** Data provided follows **
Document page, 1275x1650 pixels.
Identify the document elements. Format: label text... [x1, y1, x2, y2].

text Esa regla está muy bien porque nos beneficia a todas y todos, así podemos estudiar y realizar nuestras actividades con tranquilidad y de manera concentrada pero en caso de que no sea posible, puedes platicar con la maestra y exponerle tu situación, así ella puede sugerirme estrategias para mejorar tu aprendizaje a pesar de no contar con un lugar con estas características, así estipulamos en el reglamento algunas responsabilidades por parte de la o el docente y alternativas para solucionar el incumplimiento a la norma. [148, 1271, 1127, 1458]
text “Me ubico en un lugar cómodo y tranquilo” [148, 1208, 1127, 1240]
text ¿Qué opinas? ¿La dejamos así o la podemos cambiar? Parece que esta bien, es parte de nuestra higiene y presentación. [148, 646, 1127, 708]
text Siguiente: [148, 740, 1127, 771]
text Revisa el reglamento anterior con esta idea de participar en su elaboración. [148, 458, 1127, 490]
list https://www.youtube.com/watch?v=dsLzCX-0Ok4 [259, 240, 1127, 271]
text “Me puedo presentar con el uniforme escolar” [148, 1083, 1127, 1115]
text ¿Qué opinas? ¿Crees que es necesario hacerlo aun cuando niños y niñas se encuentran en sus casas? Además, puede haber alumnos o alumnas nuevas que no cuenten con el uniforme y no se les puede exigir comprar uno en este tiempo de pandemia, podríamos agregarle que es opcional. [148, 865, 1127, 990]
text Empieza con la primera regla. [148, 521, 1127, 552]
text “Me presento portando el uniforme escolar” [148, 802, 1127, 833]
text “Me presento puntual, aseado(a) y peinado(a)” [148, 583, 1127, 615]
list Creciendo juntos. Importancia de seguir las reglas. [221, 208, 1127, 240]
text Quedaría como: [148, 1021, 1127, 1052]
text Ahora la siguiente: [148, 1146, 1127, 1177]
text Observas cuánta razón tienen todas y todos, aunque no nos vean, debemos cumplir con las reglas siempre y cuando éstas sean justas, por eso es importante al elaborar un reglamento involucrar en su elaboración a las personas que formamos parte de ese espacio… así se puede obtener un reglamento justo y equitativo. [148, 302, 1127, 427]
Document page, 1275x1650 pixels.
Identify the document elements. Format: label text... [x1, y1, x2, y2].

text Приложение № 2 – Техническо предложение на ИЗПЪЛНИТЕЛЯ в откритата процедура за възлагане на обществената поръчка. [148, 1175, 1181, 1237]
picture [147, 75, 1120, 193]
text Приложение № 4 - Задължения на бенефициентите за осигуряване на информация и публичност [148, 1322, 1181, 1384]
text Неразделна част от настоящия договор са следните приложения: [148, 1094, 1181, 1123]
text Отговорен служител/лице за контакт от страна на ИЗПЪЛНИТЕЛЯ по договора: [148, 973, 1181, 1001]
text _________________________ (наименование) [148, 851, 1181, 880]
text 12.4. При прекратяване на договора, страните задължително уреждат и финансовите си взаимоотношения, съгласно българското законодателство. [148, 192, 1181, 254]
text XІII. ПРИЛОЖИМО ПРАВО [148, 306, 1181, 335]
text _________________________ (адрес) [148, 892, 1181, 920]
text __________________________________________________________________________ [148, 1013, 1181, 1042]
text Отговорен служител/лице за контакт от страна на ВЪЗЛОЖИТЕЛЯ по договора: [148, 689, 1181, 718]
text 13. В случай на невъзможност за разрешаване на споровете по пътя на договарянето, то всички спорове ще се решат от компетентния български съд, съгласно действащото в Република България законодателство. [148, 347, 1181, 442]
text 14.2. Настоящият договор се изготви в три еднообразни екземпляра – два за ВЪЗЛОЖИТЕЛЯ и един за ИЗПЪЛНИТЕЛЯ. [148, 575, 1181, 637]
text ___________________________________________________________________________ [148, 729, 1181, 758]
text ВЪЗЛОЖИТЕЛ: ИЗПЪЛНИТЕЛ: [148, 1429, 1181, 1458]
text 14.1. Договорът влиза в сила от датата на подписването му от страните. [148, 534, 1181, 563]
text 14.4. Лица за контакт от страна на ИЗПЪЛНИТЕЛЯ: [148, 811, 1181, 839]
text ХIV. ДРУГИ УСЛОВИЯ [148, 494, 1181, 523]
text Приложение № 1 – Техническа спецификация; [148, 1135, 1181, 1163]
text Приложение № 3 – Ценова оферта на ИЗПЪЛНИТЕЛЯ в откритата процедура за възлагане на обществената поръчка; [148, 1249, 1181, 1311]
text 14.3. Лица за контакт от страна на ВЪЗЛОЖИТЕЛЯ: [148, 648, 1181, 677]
** End of Data provided **
Your reply should be the material above, repeated word for word.

Document page, 1275x1650 pixels.
Identify the document elements. Format: label text... [x1, y1, x2, y2].

text Esa regla está muy bien porque nos beneficia a todas y todos, así podemos estudiar y realizar nuestras actividades con tranquilidad y de manera concentrada pero en caso de que no sea posible, puedes platicar con la maestra y exponerle tu situación, así ella puede sugerirme estrategias para mejorar tu aprendizaje a pesar de no contar con un lugar con estas características, así estipulamos en el reglamento algunas responsabilidades por parte de la o el docente y alternativas para solucionar el incumplimiento a la norma. [148, 1271, 1127, 1458]
text “Me ubico en un lugar cómodo y tranquilo” [148, 1208, 1127, 1240]
text ¿Qué opinas? ¿La dejamos así o la podemos cambiar? Parece que esta bien, es parte de nuestra higiene y presentación. [148, 646, 1127, 708]
text Siguiente: [148, 740, 1127, 771]
text Revisa el reglamento anterior con esta idea de participar en su elaboración. [148, 458, 1127, 490]
list https://www.youtube.com/watch?v=dsLzCX-0Ok4 [259, 240, 1127, 271]
text “Me puedo presentar con el uniforme escolar” [148, 1083, 1127, 1115]
text ¿Qué opinas? ¿Crees que es necesario hacerlo aun cuando niños y niñas se encuentran en sus casas? Además, puede haber alumnos o alumnas nuevas que no cuenten con el uniforme y no se les puede exigir comprar uno en este tiempo de pandemia, podríamos agregarle que es opcional. [148, 865, 1127, 990]
text Empieza con la primera regla. [148, 521, 1127, 552]
text “Me presento portando el uniforme escolar” [148, 802, 1127, 833]
text “Me presento puntual, aseado(a) y peinado(a)” [148, 583, 1127, 615]
list Creciendo juntos. Importancia de seguir las reglas. [221, 208, 1127, 240]
text Quedaría como: [148, 1021, 1127, 1052]
text Ahora la siguiente: [148, 1146, 1127, 1177]
text Observas cuánta razón tienen todas y todos, aunque no nos vean, debemos cumplir con las reglas siempre y cuando éstas sean justas, por eso es importante al elaborar un reglamento involucrar en su elaboración a las personas que formamos parte de ese espacio… así se puede obtener un reglamento justo y equitativo. [148, 302, 1127, 427]
Document page, 1275x1650 pixels.
Identify the document elements. Format: label text... [x1, y1, x2, y2].

text Приложение № 2 – Техническо предложение на ИЗПЪЛНИТЕЛЯ в откритата процедура за възлагане на обществената поръчка. [148, 1175, 1181, 1237]
picture [147, 75, 1120, 193]
text Приложение № 4 - Задължения на бенефициентите за осигуряване на информация и публичност [148, 1322, 1181, 1384]
text Неразделна част от настоящия договор са следните приложения: [148, 1094, 1181, 1123]
text Отговорен служител/лице за контакт от страна на ИЗПЪЛНИТЕЛЯ по договора: [148, 973, 1181, 1001]
text _________________________ (наименование) [148, 851, 1181, 880]
text 12.4. При прекратяване на договора, страните задължително уреждат и финансовите си взаимоотношения, съгласно българското законодателство. [148, 192, 1181, 254]
text XІII. ПРИЛОЖИМО ПРАВО [148, 306, 1181, 335]
text _________________________ (адрес) [148, 892, 1181, 920]
text __________________________________________________________________________ [148, 1013, 1181, 1042]
text Отговорен служител/лице за контакт от страна на ВЪЗЛОЖИТЕЛЯ по договора: [148, 689, 1181, 718]
text 13. В случай на невъзможност за разрешаване на споровете по пътя на договарянето, то всички спорове ще се решат от компетентния български съд, съгласно действащото в Република България законодателство. [148, 347, 1181, 442]
text 14.2. Настоящият договор се изготви в три еднообразни екземпляра – два за ВЪЗЛОЖИТЕЛЯ и един за ИЗПЪЛНИТЕЛЯ. [148, 575, 1181, 637]
text ___________________________________________________________________________ [148, 729, 1181, 758]
text ВЪЗЛОЖИТЕЛ: ИЗПЪЛНИТЕЛ: [148, 1429, 1181, 1458]
text 14.1. Договорът влиза в сила от датата на подписването му от страните. [148, 534, 1181, 563]
text 14.4. Лица за контакт от страна на ИЗПЪЛНИТЕЛЯ: [148, 811, 1181, 839]
text ХIV. ДРУГИ УСЛОВИЯ [148, 494, 1181, 523]
text Приложение № 1 – Техническа спецификация; [148, 1135, 1181, 1163]
text Приложение № 3 – Ценова оферта на ИЗПЪЛНИТЕЛЯ в откритата процедура за възлагане на обществената поръчка; [148, 1249, 1181, 1311]
text 14.3. Лица за контакт от страна на ВЪЗЛОЖИТЕЛЯ: [148, 648, 1181, 677]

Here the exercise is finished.